Maria folded her arms across her chest as if to defend herself from the river of spite pouring out of Jewel’s mouth. “It’s just me here. Me and you. If you don’t tell me, I can send the police over if that’s what you want. Wouldn’t
that
ruffle your neighbors’ feathers.”

“The police don’t waste time checking out harassment cases against prostitutes.”

“Jewel, a young girl was killed because she looked like me. A child. She was only fifteen,” she said flatly, making one last effort to wind the tone back down to manageable levels.

“Well, you can see how your . . . habits . . . lead to sordid endings. My advice would be to put your life back together again, seek counseling, whatever you need to do. Start afresh. Move to another city where no one knows you.” It was obvious what she meant.
Far away from me.

“Why would I do that, Jewel? I like my job. And I’m very good at it.” She gave her a witchy smile.

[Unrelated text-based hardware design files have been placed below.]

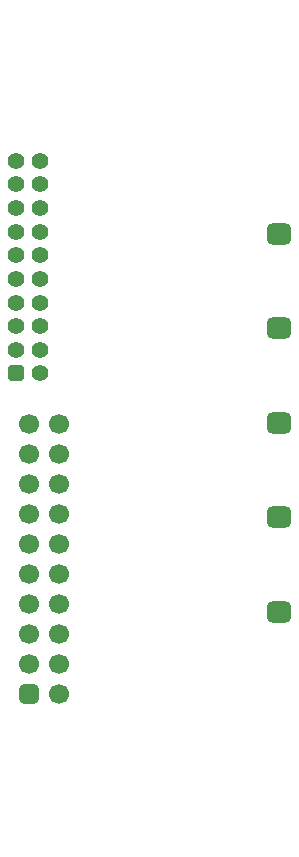
<source format=gbs>
G04*
G04 #@! TF.GenerationSoftware,Altium Limited,Altium Designer,23.3.1 (30)*
G04*
G04 Layer_Color=16711935*
%FSLAX44Y44*%
%MOMM*%
G71*
G04*
G04 #@! TF.SameCoordinates,3F57623D-7EA3-4023-A88F-E5603923C6E2*
G04*
G04*
G04 #@! TF.FilePolarity,Negative*
G04*
G01*
G75*
G04:AMPARAMS|DCode=26|XSize=1.8mm|YSize=2.1mm|CornerRadius=0.475mm|HoleSize=0mm|Usage=FLASHONLY|Rotation=90.000|XOffset=0mm|YOffset=0mm|HoleType=Round|Shape=RoundedRectangle|*
%AMROUNDEDRECTD26*
21,1,1.8000,1.1500,0,0,90.0*
21,1,0.8500,2.1000,0,0,90.0*
1,1,0.9500,0.5750,0.4250*
1,1,0.9500,0.5750,-0.4250*
1,1,0.9500,-0.5750,-0.4250*
1,1,0.9500,-0.5750,0.4250*
%
%ADD26ROUNDEDRECTD26*%
%ADD27C,0.1000*%
%ADD28C,1.4000*%
G04:AMPARAMS|DCode=29|XSize=1.4mm|YSize=1.4mm|CornerRadius=0.375mm|HoleSize=0mm|Usage=FLASHONLY|Rotation=90.000|XOffset=0mm|YOffset=0mm|HoleType=Round|Shape=RoundedRectangle|*
%AMROUNDEDRECTD29*
21,1,1.4000,0.6500,0,0,90.0*
21,1,0.6500,1.4000,0,0,90.0*
1,1,0.7500,0.3250,0.3250*
1,1,0.7500,0.3250,-0.3250*
1,1,0.7500,-0.3250,-0.3250*
1,1,0.7500,-0.3250,0.3250*
%
%ADD29ROUNDEDRECTD29*%
%ADD30C,1.7000*%
G04:AMPARAMS|DCode=31|XSize=1.7mm|YSize=1.7mm|CornerRadius=0.45mm|HoleSize=0mm|Usage=FLASHONLY|Rotation=90.000|XOffset=0mm|YOffset=0mm|HoleType=Round|Shape=RoundedRectangle|*
%AMROUNDEDRECTD31*
21,1,1.7000,0.8000,0,0,90.0*
21,1,0.8000,1.7000,0,0,90.0*
1,1,0.9000,0.4000,0.4000*
1,1,0.9000,0.4000,-0.4000*
1,1,0.9000,-0.4000,-0.4000*
1,1,0.9000,-0.4000,0.4000*
%
%ADD31ROUNDEDRECTD31*%
D26*
X260000Y550000D02*
D03*
Y230000D02*
D03*
Y390000D02*
D03*
Y470000D02*
D03*
Y310000D02*
D03*
D27*
Y730000D02*
D03*
Y40000D02*
D03*
X47500Y730000D02*
D03*
Y40000D02*
D03*
D28*
X37800Y471650D02*
D03*
X57800Y451650D02*
D03*
Y611650D02*
D03*
X37800D02*
D03*
X57800Y591650D02*
D03*
X37800D02*
D03*
X57800Y571650D02*
D03*
X37800D02*
D03*
X57800Y551650D02*
D03*
X37800D02*
D03*
X57800Y531650D02*
D03*
X37800D02*
D03*
X57800Y511650D02*
D03*
X37800D02*
D03*
X57800Y491650D02*
D03*
X37800D02*
D03*
X57800Y471650D02*
D03*
X37800Y451650D02*
D03*
X57800Y431650D02*
D03*
D29*
X37800D02*
D03*
D30*
X74400Y160000D02*
D03*
X49000Y185400D02*
D03*
X74400D02*
D03*
X49000Y210800D02*
D03*
X74400D02*
D03*
X49000Y236200D02*
D03*
X74400D02*
D03*
X49000Y261600D02*
D03*
X74400D02*
D03*
X49000Y287000D02*
D03*
X74400D02*
D03*
X49000Y312400D02*
D03*
X74400D02*
D03*
X49000Y337800D02*
D03*
X74400D02*
D03*
X49000Y363200D02*
D03*
X74400D02*
D03*
X49000Y388600D02*
D03*
X74400D02*
D03*
D31*
X49000Y160000D02*
D03*
M02*

</source>
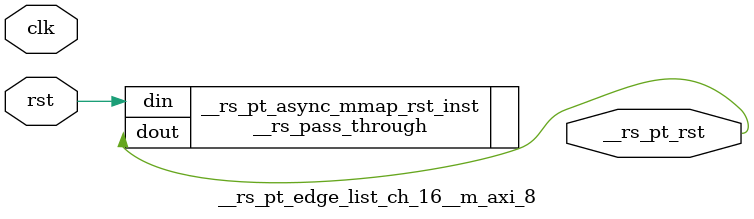
<source format=v>
`timescale 1 ns / 1 ps
/**   Generated by RapidStream   **/
module __rs_pt_edge_list_ch_16__m_axi_8 #(
    parameter BufferSize         = 32,
    parameter BufferSizeLog      = 5,
    parameter AddrWidth          = 64,
    parameter AxiSideAddrWidth   = 64,
    parameter DataWidth          = 512,
    parameter DataWidthBytesLog  = 6,
    parameter WaitTimeWidth      = 4,
    parameter BurstLenWidth      = 8,
    parameter EnableReadChannel  = 1,
    parameter EnableWriteChannel = 1,
    parameter MaxWaitTime        = 3,
    parameter MaxBurstLen        = 15
) (
    output wire __rs_pt_rst,
    input wire  clk,
    input wire  rst
);




__rs_pass_through #(
    .WIDTH (1)
) __rs_pt_async_mmap_rst_inst /**   Generated by RapidStream   **/ (
    .din  (rst),
    .dout (__rs_pt_rst)
);

endmodule  // __rs_pt_edge_list_ch_16__m_axi_8
</source>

Jewel stared at her for a moment, then pulled out her phone and checked something on the screen. Despite the tone of voice she’d used, Maria wasn’t sure her adoptive mother even heard what she’d said. “Jewel! Who did you tell about me?”

Her words were met with a stony silence. Then Jewel said, “My friend’s due any minute. We’re off to a launch at the New Museum. You’ll have to leave, I’m afraid.” Her voice was cold and her waxy skin, always carefully protected from the sun, looked as white as ice.

Living in Jewel’s household had left Maria with an appreciation for fine art. She kept informed about the various openings and shows. She knew there was no launch scheduled at the New Museum that evening. And likely no “friend” on the way either. Jewel had made the story up to get rid of her. For some reason this cut much deeper than the bitter words.